**TASK PROMPT:** Give every line of the data again, unchanged, but with no pictures.

**DATA FOR ANALYSIS:**
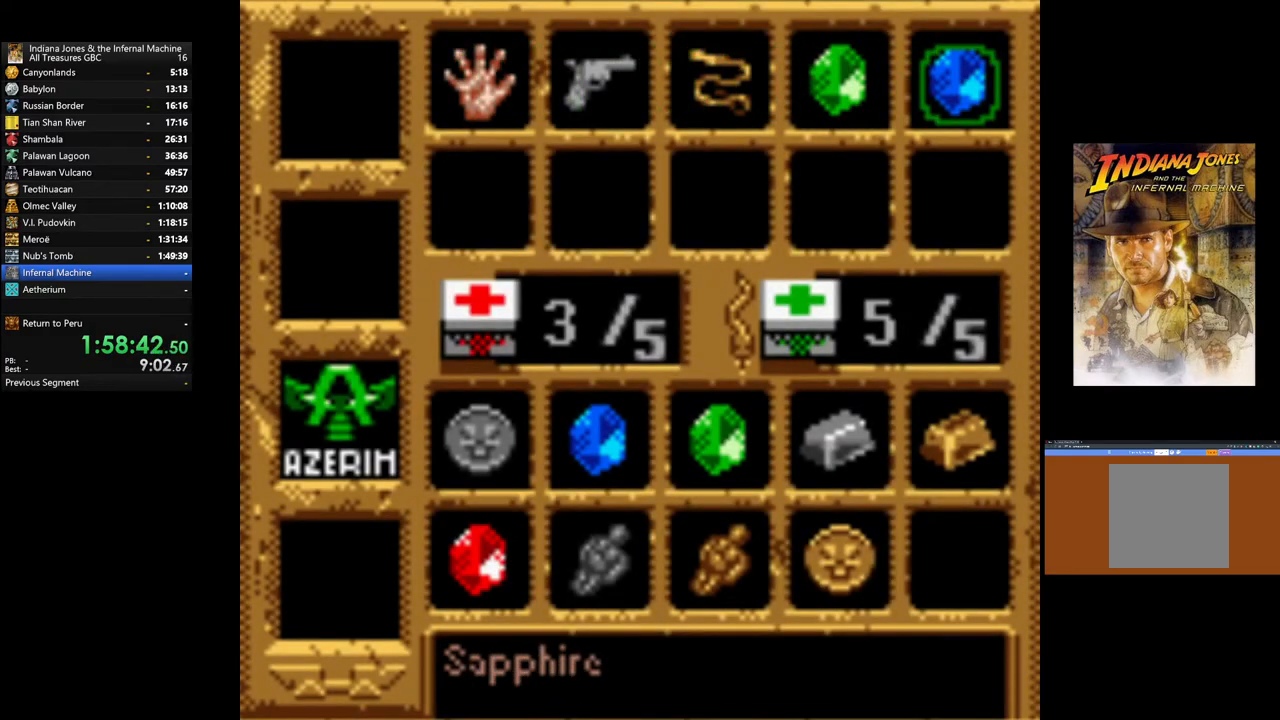
{"buttons": ["A"], "left_stick": "center", "right_stick": "center", "events": []}
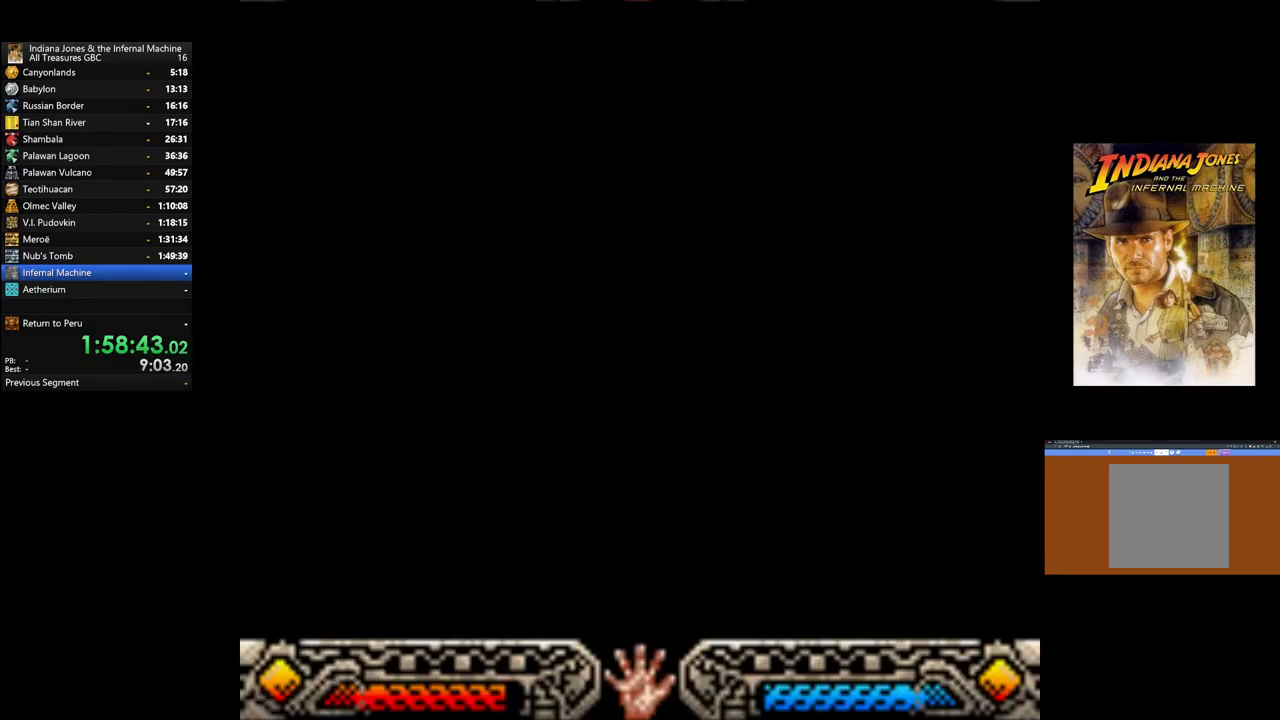
{"buttons": [], "left_stick": "center", "right_stick": "center", "events": [[217, "A", "up"]]}
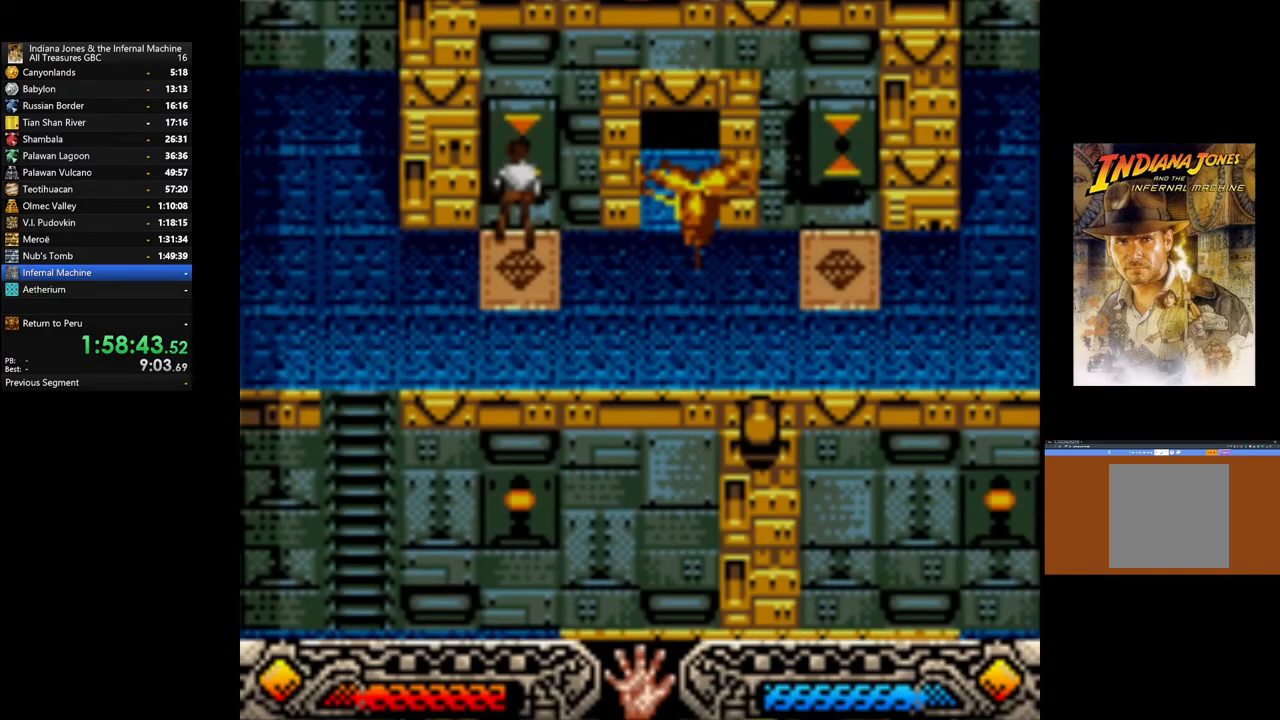
{"buttons": [], "left_stick": "center", "right_stick": "center", "events": []}
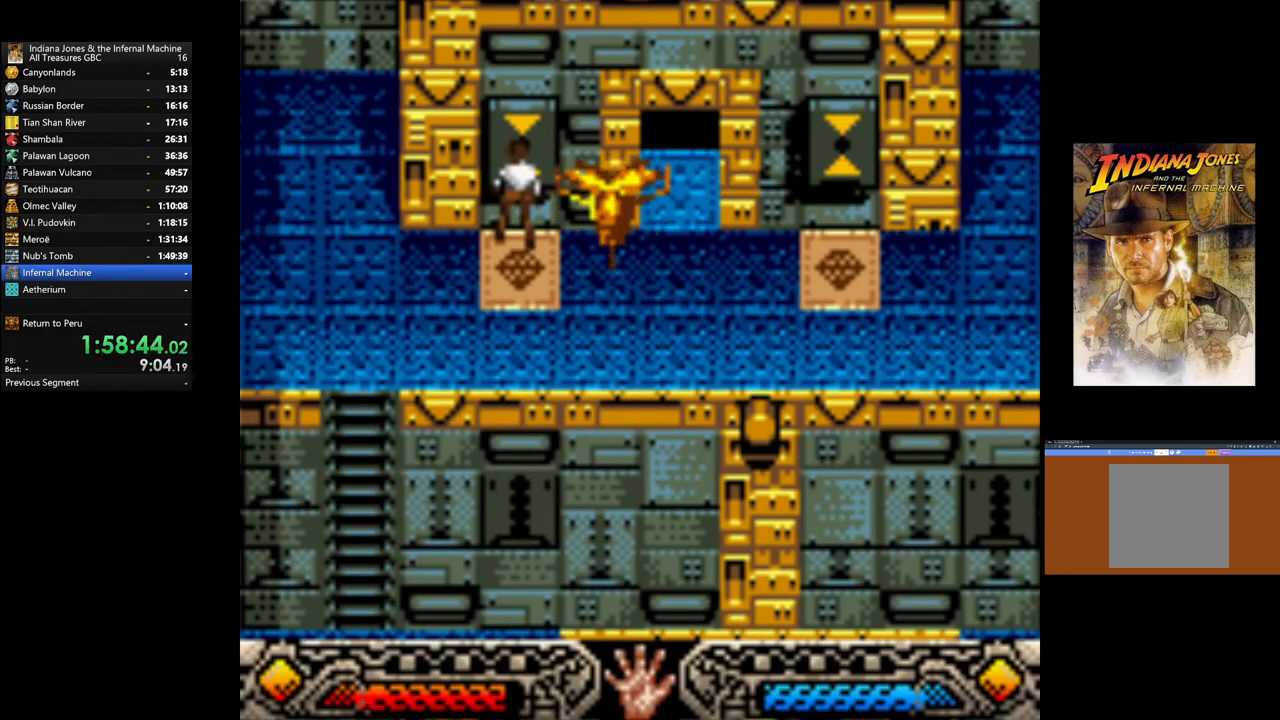
{"buttons": [], "left_stick": "right", "right_stick": "center", "events": [[300, "left_stick", "right"]]}
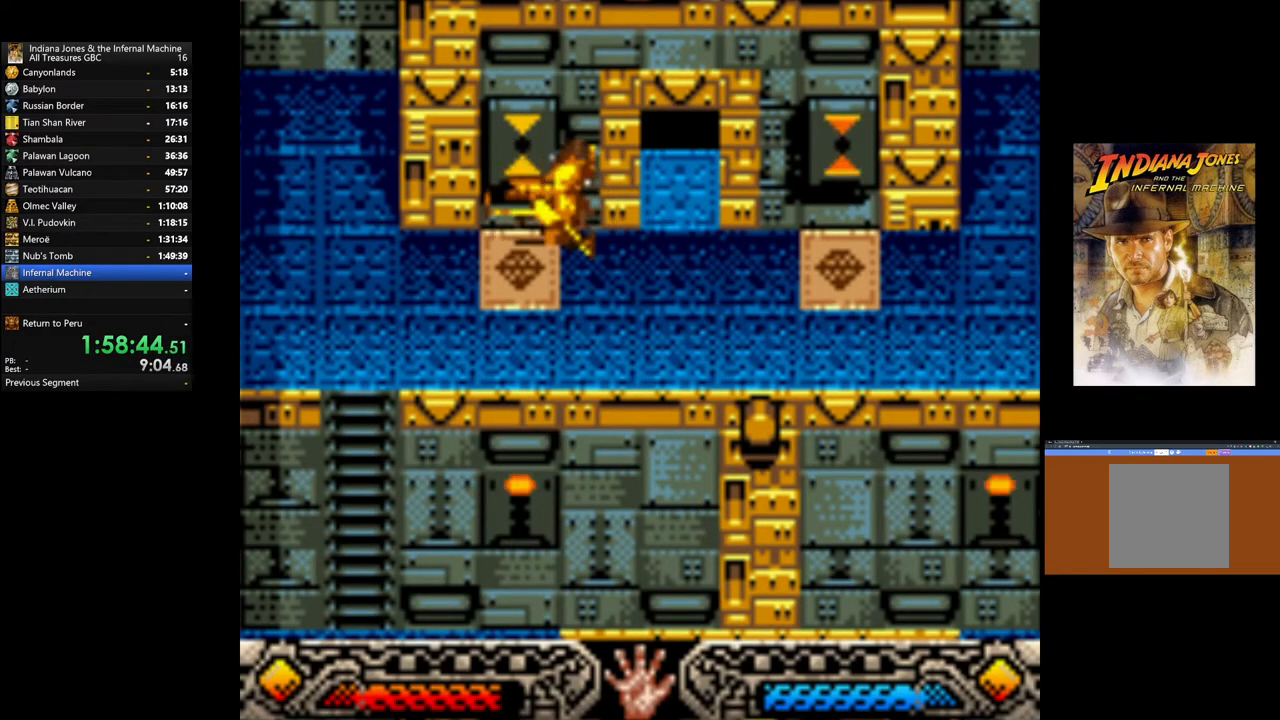
{"buttons": [], "left_stick": "right", "right_stick": "center", "events": []}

**RESULT OF THIS TASK:**
{"buttons": ["A"], "left_stick": "center", "right_stick": "center", "events": []}
{"buttons": [], "left_stick": "center", "right_stick": "center", "events": [[217, "A", "up"]]}
{"buttons": [], "left_stick": "center", "right_stick": "center", "events": []}
{"buttons": [], "left_stick": "right", "right_stick": "center", "events": [[300, "left_stick", "right"]]}
{"buttons": [], "left_stick": "right", "right_stick": "center", "events": []}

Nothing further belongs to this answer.